— 練習問題 —
A. 小池真理子の小説についての文章から、「昭和38年11月、三井三池炭」という語句を含む箇所で始まり「序盤であっさり犯人の目星はつく。」で終わる部分を、一字も変えずに書き写してください。
B. 小池真理子の小説についての文章に算用数字で書かれている数を、すべて挙げてください。
C. 小池真理子の小説についての文章を、最後の文の後から書き継いでください。
### 提示された文章 ###
男なら、道端でお色気ムンムンの女性を見かけた時、
もしも自分が昆虫だったなら、
ソッコー後ろから抱き着いてしまえるのに・・とか。
そんな衝動にかられたり・・・
しかし自分は昆虫ではない、人間なのだ。
理性をもたなければならない。と自分にブレーキをかける。
ブレーキはかけても・・そんな衝動にかられたこと自体が
自分でもキモイ。
・・・とか。

小池真理子という人は、そんな人の裏暗い
心の底の底にいとも簡単に入り込んできて
こんこんとフタをつついてくる。

あらすじ
10年の歳月をかけて紡がれた別離と再生。

わたしの人生は何度も塗り変えられた。いくつもの死と性とともに──。
昭和38年11月、三井三池炭鉱の爆発と国鉄の事故が同じ日に発生し、「魔の土曜日」と言われた夜、12歳の黒沢百々子は何者かに両親を惨殺された。
母ゆずりの美貌で、音楽家をめざしていたが、事件が行く手に重く立ちはだかる。
黒く歪んだ悪夢、移ろいゆく歳月のなかで運命の歯車が交錯し、動き出す……。
著者畢生の書下ろし長篇小説。(アマゾン商品紹介より)

序盤であっさり犯人の目星はつく。
あとはそれが本当にそうか。
作中で主人公がいつどうやって知るのか。
知った時どういう行動をとるのか。
犯人はどうなるのか。
という興味で引っ張られるのだが
それはことごとくはぐらかされる。
### 保存データ ###
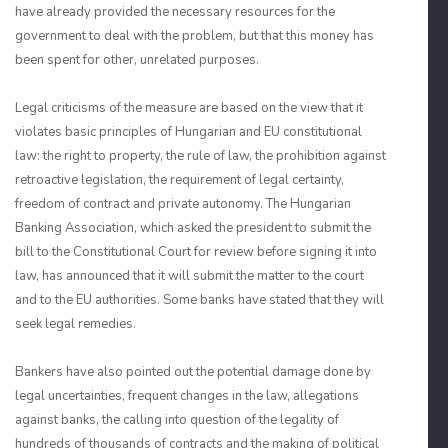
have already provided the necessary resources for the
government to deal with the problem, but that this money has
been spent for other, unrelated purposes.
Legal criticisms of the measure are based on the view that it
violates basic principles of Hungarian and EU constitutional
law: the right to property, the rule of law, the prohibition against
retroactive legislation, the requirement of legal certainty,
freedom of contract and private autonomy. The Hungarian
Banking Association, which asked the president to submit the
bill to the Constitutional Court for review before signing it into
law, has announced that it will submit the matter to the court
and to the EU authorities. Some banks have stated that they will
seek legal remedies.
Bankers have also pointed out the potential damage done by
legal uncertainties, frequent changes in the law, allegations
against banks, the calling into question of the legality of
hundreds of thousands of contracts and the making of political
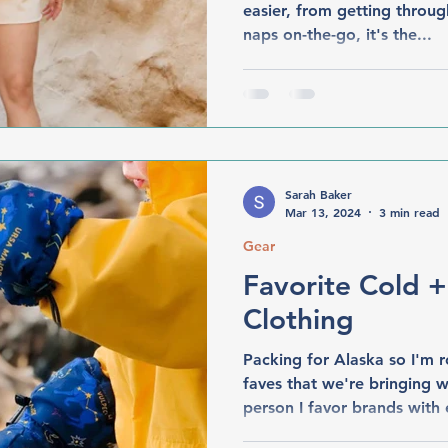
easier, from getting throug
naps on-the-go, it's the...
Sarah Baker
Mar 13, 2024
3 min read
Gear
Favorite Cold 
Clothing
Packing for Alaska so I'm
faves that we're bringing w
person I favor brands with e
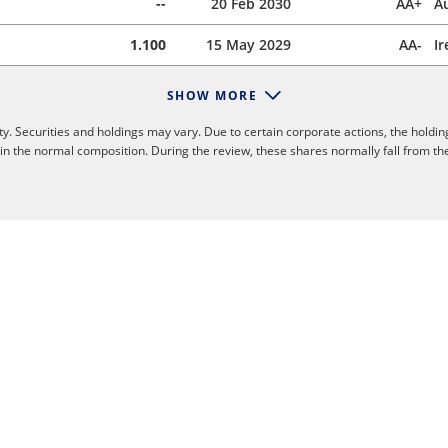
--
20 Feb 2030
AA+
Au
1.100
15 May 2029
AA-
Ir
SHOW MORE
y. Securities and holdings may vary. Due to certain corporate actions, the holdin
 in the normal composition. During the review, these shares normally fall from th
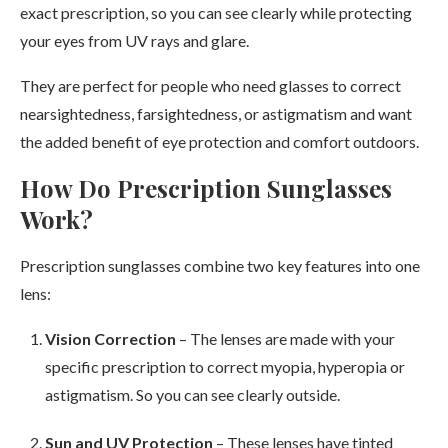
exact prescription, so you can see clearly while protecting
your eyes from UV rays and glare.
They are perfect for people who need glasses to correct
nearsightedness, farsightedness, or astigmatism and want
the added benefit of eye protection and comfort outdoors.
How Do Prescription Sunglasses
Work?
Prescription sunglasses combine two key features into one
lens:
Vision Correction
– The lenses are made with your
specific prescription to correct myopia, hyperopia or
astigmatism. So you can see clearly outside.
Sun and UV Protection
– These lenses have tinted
###
### 保存データ ###
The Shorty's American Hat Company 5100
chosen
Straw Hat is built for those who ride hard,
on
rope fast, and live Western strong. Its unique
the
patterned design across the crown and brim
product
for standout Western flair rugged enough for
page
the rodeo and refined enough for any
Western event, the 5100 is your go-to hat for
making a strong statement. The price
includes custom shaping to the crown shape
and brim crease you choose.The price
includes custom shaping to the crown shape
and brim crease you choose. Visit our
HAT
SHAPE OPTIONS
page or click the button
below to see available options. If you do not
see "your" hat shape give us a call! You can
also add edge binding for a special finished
###
### 保存データ ###
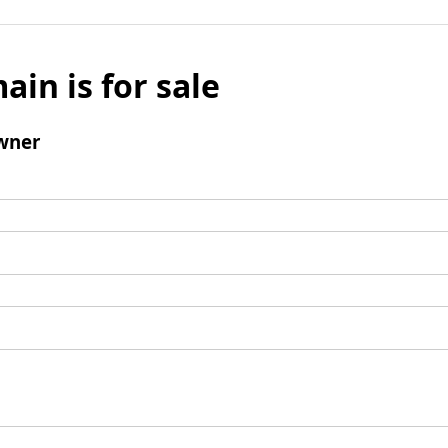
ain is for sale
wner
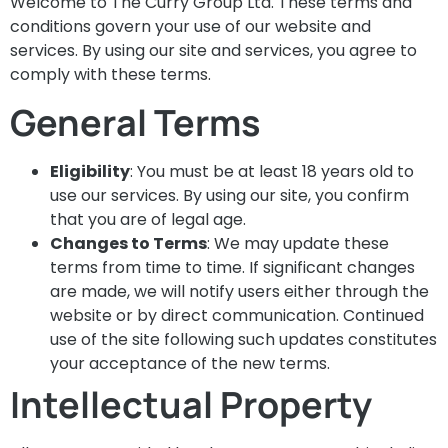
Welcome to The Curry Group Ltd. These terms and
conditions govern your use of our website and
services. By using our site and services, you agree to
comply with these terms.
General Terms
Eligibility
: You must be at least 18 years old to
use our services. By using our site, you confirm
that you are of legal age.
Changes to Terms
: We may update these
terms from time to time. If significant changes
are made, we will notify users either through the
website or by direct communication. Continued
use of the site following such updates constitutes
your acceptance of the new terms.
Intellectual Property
###
— 課題別の解答 —
A.
昭和38年11月、三井三池炭鉱の爆発と国鉄の事故が同じ日に発生し、「魔の土曜日」と言われた夜、12歳の黒沢百々子は何者かに両親を惨殺された。
母ゆずりの美貌で、音楽家をめざしていたが、事件が行く手に重く立ちはだかる。
黒く歪んだ悪夢、移ろいゆく歳月のなかで運命の歯車が交錯し、動き出す……。
著者畢生の書下ろし長篇小説。(アマゾン商品紹介より)

序盤であっさり犯人の目星はつく。

B. 10（10年）、38（昭和38年）、11（11月）、12（12歳）

C.
違う方向に話が進む
それがなんとも冗長に感じて途中何度も挫折しかかったけど、
終盤クライマックスではあの冗長さはこのためだったのかと
合点がいく。
ネタバレしてもいけないのであまり内容には触れられないが
これはサスペンスではなく
一人の女性の一生を描く大河ドラマだった。
主人公の黒沢百々子は小学生の頃から美貌と聡明さを兼ね備えている。
小学生にその描写はいささかなまめかしすぎだろ小池さん
とも言いたくなるほどだが・・・
美人が幸せになるとは限らない。美人であるが故に巻き込まれる歪んだ運命
の変転がヒリヒリと描かれる。

しかし百々子は常に凛として孤高の姿勢を崩さない。

その姿に何を思うか・・・。
それが本作の読みどころだろう。

私が思ったのは、幸も不幸も、1寸先にどうなるかは分からない。
あれこれ考えても思い通りにはいかない。なるようにしかならない。
なるようになったその先で、そのことをどう受け止めるかが重要だ。
何がどうなろうと、その時その時の
できる限りを尽くして生きていきたい。